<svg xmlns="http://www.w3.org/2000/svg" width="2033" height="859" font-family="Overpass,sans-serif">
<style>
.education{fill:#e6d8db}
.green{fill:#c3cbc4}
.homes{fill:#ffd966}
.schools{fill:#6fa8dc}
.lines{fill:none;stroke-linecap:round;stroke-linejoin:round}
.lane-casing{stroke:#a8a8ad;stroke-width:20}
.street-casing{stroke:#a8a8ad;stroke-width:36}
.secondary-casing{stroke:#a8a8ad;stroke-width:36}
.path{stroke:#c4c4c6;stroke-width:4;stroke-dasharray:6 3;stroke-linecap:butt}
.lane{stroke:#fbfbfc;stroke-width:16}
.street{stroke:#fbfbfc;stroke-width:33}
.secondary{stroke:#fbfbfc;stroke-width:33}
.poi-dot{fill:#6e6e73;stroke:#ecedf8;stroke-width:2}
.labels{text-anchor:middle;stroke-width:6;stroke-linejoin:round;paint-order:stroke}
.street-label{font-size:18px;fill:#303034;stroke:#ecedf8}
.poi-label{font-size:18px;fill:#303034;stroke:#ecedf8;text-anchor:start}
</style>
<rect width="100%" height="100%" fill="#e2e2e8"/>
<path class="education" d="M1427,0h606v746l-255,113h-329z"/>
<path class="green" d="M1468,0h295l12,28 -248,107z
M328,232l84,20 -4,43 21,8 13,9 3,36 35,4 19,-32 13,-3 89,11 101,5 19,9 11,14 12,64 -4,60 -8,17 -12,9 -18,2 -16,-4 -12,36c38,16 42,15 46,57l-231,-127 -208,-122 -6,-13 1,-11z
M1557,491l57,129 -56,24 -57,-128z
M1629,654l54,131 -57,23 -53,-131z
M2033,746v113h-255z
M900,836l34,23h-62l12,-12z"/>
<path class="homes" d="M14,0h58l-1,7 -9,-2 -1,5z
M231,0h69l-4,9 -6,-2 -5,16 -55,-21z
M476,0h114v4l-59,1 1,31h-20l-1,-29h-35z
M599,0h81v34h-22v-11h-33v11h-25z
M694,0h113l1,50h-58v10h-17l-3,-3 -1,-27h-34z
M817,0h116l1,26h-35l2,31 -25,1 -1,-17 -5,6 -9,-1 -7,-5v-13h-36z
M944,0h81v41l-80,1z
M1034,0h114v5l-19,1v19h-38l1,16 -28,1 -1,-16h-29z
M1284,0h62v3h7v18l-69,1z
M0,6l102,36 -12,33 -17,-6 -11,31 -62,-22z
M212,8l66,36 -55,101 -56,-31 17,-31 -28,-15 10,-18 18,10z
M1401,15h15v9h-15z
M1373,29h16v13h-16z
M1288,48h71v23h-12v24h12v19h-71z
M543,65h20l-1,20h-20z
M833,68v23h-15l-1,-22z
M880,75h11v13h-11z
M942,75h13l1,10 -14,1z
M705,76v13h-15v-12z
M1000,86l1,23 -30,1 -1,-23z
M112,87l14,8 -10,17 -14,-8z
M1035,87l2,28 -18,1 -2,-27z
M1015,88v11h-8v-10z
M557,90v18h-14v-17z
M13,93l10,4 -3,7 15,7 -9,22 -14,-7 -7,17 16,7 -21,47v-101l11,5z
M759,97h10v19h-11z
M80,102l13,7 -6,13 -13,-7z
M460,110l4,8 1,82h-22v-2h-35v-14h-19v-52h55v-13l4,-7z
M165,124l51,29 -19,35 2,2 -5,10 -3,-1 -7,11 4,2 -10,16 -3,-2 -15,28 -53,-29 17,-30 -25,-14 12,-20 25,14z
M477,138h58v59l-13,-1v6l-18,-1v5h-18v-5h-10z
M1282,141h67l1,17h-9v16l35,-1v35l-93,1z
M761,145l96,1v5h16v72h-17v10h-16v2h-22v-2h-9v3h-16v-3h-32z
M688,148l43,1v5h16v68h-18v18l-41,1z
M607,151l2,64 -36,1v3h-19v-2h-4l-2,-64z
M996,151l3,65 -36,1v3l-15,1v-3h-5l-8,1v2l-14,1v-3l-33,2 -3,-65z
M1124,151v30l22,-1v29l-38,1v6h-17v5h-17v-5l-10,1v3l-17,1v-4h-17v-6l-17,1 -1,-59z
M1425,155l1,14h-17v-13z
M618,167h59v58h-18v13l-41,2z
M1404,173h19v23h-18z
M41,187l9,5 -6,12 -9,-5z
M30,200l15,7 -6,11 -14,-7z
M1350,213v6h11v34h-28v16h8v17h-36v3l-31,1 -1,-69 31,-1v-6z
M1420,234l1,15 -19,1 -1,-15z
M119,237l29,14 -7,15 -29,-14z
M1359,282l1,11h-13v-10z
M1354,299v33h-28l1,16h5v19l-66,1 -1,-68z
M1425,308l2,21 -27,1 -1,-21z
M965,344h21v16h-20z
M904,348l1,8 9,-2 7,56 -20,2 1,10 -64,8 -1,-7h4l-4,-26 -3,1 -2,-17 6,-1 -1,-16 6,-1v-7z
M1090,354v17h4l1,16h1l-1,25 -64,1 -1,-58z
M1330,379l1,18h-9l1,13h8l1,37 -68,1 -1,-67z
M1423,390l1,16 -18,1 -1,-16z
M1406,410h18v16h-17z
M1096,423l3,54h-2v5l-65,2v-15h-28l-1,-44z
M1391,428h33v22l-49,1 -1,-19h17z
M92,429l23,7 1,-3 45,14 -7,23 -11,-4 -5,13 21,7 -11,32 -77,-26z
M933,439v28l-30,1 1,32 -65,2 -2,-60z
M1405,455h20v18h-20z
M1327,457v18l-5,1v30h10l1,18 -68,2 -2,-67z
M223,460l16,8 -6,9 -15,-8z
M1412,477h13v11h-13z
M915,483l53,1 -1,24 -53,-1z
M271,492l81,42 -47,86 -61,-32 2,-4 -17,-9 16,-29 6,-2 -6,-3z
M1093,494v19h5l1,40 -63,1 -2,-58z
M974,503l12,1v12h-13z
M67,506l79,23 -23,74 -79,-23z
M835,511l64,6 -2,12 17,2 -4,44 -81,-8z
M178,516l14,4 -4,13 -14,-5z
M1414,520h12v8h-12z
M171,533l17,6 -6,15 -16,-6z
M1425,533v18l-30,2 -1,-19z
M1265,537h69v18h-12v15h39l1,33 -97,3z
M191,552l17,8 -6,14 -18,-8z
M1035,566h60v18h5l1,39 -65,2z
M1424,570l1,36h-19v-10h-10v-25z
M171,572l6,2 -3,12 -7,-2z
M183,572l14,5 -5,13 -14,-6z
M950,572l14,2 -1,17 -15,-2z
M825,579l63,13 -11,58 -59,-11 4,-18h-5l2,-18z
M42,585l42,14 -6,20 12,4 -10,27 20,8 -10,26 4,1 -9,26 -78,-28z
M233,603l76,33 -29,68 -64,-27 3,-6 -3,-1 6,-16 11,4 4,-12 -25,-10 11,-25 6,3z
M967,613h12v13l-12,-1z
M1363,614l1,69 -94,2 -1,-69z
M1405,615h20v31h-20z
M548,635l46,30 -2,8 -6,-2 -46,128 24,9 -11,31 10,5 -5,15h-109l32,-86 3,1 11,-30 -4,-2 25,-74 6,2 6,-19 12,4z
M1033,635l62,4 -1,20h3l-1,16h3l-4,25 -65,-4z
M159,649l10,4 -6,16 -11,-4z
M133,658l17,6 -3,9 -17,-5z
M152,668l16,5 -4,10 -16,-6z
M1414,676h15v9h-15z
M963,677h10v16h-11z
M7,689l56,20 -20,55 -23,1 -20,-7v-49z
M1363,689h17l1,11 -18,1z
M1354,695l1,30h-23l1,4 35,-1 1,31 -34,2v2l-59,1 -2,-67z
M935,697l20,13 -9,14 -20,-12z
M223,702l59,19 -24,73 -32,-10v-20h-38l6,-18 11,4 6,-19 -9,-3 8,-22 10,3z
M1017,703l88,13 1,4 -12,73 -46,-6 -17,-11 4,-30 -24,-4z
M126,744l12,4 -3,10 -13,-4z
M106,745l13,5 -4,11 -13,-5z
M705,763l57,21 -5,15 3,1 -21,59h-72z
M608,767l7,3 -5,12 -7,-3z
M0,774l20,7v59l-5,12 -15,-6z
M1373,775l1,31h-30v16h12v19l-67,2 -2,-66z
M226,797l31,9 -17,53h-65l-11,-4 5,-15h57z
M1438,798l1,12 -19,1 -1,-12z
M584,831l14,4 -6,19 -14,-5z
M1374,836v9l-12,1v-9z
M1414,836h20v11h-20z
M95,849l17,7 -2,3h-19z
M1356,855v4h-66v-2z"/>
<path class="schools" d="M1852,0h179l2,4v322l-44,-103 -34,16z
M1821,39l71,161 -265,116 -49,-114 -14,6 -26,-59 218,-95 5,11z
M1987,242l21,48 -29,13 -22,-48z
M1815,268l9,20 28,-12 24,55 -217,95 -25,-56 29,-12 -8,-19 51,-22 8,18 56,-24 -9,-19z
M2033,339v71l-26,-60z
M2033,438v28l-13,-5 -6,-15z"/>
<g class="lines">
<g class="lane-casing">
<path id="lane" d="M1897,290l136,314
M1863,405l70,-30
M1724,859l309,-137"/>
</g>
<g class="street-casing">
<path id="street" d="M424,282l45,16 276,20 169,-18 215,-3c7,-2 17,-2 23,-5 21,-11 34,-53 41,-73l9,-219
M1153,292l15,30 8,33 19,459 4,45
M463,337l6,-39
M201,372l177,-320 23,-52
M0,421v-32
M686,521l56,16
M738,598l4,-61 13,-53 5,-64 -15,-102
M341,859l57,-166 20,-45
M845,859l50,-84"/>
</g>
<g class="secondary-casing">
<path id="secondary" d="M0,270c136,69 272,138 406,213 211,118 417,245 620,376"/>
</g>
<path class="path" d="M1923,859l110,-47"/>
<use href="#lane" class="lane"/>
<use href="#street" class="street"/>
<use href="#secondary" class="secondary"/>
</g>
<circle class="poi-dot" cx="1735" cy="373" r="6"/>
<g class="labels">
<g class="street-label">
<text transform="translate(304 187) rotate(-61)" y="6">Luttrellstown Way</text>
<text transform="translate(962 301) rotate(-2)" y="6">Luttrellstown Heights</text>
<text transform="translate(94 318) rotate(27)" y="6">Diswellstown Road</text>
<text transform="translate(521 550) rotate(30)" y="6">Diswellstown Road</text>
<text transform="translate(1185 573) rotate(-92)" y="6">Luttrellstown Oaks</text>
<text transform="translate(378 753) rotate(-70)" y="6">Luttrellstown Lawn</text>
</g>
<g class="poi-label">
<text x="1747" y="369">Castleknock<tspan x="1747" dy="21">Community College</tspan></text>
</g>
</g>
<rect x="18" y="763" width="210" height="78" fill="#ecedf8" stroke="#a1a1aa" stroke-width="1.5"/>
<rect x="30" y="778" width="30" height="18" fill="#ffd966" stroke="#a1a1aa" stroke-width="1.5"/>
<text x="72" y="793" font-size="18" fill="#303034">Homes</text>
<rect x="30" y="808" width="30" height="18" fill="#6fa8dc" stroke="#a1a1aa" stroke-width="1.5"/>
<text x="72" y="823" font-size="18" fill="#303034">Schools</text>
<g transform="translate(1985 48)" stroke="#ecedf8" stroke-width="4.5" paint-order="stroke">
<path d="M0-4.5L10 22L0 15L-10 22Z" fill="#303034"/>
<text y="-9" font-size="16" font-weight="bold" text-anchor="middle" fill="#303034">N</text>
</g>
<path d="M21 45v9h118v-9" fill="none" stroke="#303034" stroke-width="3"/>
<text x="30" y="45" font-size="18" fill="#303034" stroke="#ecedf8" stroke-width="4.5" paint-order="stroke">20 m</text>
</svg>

= = = = = = =

** WHAT THIS TASK INVOLVES **
Of the lines above, copy each one that contains the word "linejoin".

** WRITTEN RESPONSE **
.lines{fill:none;stroke-linecap:round;stroke-linejoin:round}
.labels{text-anchor:middle;stroke-width:6;stroke-linejoin:round;paint-order:stroke}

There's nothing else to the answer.